Task directions - All that should come back is the lines of the data below from the one containing "117: (159, 58)" to the one containing "202: (248, 152)", inclusive, exactly as they stand.

Data extracted from a collection:
______
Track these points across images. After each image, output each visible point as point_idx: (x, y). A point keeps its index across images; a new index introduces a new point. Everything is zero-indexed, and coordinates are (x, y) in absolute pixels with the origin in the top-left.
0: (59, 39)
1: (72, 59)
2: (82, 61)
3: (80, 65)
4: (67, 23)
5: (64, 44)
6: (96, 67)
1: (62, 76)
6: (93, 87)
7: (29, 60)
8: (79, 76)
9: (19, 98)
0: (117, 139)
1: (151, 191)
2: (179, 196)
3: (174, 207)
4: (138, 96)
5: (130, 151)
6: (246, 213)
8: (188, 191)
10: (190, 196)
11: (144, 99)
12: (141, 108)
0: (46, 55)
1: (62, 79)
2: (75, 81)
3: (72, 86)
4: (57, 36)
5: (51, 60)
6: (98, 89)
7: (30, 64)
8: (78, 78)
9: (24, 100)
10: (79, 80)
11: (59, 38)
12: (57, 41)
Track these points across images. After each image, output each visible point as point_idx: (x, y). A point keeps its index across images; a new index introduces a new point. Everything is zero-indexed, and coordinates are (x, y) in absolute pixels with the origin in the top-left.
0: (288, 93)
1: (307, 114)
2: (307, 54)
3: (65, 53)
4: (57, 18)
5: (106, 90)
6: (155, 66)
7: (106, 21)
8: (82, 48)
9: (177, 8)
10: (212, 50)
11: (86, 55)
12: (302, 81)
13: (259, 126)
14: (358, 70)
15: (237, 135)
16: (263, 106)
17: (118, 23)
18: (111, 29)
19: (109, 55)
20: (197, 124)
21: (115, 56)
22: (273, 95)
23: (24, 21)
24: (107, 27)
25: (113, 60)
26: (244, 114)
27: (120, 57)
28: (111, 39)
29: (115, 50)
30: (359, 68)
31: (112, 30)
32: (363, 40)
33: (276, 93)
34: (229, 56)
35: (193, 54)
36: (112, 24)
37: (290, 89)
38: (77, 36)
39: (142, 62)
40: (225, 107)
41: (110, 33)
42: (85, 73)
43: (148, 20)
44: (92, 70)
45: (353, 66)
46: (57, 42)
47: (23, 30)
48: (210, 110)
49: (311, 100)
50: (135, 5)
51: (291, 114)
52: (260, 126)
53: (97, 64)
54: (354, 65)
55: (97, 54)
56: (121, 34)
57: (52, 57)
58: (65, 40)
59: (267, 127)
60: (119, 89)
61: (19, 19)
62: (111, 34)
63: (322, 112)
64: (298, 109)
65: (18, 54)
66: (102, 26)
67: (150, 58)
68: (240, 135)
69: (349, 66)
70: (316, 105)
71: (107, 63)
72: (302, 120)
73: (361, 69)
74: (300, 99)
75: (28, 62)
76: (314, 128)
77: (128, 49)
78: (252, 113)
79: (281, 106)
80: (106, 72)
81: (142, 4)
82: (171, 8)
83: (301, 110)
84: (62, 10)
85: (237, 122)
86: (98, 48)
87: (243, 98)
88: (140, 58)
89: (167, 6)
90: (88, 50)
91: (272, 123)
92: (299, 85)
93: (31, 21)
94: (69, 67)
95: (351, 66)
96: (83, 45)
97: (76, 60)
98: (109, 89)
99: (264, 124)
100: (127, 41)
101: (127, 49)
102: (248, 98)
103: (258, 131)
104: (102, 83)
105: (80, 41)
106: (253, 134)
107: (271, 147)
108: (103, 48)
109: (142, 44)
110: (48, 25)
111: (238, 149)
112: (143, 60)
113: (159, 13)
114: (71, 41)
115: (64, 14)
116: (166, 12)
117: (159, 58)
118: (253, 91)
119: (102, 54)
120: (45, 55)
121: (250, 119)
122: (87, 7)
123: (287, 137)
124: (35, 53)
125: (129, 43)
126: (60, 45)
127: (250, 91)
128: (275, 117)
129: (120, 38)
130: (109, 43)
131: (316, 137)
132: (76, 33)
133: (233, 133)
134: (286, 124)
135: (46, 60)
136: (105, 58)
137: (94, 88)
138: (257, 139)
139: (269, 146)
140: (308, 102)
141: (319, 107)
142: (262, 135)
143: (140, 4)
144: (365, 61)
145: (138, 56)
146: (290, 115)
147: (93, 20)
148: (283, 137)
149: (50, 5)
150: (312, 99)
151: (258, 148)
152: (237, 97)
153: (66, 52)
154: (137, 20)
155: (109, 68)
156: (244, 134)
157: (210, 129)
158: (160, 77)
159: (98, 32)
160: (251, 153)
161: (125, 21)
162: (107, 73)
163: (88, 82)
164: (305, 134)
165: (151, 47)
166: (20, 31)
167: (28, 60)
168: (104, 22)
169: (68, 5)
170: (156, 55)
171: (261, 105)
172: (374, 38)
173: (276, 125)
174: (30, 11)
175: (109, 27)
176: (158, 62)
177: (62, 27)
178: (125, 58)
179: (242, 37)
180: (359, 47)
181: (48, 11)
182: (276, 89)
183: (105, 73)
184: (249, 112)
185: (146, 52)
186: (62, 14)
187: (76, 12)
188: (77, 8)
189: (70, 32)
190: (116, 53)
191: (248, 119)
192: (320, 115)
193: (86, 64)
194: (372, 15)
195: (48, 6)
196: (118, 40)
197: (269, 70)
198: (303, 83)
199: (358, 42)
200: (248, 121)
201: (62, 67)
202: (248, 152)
______
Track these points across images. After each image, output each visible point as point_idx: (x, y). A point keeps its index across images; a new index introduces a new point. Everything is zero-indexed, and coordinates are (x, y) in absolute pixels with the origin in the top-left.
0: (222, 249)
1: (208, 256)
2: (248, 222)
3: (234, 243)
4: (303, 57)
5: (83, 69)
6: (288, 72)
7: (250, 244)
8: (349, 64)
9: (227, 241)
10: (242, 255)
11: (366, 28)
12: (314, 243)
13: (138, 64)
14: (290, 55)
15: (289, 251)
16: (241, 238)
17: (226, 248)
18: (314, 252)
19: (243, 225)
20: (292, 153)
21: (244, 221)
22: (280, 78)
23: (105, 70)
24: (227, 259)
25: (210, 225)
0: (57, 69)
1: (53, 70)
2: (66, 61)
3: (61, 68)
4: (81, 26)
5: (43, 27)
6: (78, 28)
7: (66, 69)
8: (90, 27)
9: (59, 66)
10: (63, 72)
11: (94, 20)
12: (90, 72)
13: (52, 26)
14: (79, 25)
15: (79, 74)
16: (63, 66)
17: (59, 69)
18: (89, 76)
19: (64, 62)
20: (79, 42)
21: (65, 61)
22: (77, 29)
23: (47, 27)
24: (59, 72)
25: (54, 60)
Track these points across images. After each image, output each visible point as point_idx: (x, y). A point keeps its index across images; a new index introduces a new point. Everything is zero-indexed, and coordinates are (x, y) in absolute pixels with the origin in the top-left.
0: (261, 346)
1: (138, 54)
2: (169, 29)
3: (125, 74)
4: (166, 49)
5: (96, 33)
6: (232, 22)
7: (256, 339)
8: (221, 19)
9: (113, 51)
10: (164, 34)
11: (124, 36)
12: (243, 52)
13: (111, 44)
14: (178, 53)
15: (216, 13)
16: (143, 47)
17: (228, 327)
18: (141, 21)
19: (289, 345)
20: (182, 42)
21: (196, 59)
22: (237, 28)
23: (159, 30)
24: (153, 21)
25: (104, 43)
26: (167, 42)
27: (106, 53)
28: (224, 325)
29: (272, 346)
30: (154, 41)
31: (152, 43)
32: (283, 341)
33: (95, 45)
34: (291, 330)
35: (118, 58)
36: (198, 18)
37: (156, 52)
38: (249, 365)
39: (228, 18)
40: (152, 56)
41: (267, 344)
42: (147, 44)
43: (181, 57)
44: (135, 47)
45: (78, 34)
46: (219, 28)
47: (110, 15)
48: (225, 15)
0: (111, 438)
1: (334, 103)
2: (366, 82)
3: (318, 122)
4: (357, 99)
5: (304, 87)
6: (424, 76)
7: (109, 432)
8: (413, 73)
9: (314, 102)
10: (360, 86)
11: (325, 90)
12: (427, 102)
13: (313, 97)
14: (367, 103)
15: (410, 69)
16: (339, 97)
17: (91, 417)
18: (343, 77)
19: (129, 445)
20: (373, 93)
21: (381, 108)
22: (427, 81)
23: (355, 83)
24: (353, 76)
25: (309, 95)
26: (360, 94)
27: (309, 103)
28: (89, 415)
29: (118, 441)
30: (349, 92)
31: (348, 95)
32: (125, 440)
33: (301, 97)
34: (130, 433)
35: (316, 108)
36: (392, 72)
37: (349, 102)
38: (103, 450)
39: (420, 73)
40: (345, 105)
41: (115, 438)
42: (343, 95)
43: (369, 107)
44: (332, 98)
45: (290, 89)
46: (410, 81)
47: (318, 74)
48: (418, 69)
______
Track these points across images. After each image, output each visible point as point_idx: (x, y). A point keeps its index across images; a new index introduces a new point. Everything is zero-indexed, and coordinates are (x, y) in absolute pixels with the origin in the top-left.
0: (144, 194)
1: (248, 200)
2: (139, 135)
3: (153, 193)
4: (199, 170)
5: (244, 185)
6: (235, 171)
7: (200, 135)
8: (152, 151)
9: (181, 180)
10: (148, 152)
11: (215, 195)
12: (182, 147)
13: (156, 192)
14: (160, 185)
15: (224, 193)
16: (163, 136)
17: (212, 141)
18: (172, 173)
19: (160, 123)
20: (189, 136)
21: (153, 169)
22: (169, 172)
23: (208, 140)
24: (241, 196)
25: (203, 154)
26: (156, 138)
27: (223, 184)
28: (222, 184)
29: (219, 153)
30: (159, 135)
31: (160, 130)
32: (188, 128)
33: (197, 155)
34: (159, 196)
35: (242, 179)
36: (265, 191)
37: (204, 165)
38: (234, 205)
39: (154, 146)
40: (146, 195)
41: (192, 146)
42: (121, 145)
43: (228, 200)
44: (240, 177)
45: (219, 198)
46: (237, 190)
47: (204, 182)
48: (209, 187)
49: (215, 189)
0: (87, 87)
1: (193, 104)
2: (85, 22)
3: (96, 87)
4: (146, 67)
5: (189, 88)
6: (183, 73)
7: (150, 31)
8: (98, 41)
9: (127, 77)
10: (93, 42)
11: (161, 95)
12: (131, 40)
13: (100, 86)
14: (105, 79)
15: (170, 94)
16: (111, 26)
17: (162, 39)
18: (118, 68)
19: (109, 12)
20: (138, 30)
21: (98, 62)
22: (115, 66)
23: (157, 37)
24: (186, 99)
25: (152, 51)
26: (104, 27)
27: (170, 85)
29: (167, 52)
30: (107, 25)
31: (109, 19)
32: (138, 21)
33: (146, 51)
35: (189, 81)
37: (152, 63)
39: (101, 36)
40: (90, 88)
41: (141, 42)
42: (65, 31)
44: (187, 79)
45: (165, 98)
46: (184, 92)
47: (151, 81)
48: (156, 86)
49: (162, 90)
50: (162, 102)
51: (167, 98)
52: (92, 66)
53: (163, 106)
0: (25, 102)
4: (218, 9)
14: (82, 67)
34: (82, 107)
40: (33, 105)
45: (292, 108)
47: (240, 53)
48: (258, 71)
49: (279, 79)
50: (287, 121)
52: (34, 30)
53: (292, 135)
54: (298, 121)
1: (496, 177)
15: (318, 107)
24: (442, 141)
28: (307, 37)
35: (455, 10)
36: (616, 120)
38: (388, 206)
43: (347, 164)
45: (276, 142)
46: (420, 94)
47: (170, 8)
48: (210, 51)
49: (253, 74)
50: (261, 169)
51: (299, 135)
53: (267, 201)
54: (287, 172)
______
Finished exercise -
117: (159, 58)
118: (253, 91)
119: (102, 54)
120: (45, 55)
121: (250, 119)
122: (87, 7)
123: (287, 137)
124: (35, 53)
125: (129, 43)
126: (60, 45)
127: (250, 91)
128: (275, 117)
129: (120, 38)
130: (109, 43)
131: (316, 137)
132: (76, 33)
133: (233, 133)
134: (286, 124)
135: (46, 60)
136: (105, 58)
137: (94, 88)
138: (257, 139)
139: (269, 146)
140: (308, 102)
141: (319, 107)
142: (262, 135)
143: (140, 4)
144: (365, 61)
145: (138, 56)
146: (290, 115)
147: (93, 20)
148: (283, 137)
149: (50, 5)
150: (312, 99)
151: (258, 148)
152: (237, 97)
153: (66, 52)
154: (137, 20)
155: (109, 68)
156: (244, 134)
157: (210, 129)
158: (160, 77)
159: (98, 32)
160: (251, 153)
161: (125, 21)
162: (107, 73)
163: (88, 82)
164: (305, 134)
165: (151, 47)
166: (20, 31)
167: (28, 60)
168: (104, 22)
169: (68, 5)
170: (156, 55)
171: (261, 105)
172: (374, 38)
173: (276, 125)
174: (30, 11)
175: (109, 27)
176: (158, 62)
177: (62, 27)
178: (125, 58)
179: (242, 37)
180: (359, 47)
181: (48, 11)
182: (276, 89)
183: (105, 73)
184: (249, 112)
185: (146, 52)
186: (62, 14)
187: (76, 12)
188: (77, 8)
189: (70, 32)
190: (116, 53)
191: (248, 119)
192: (320, 115)
193: (86, 64)
194: (372, 15)
195: (48, 6)
196: (118, 40)
197: (269, 70)
198: (303, 83)
199: (358, 42)
200: (248, 121)
201: (62, 67)
202: (248, 152)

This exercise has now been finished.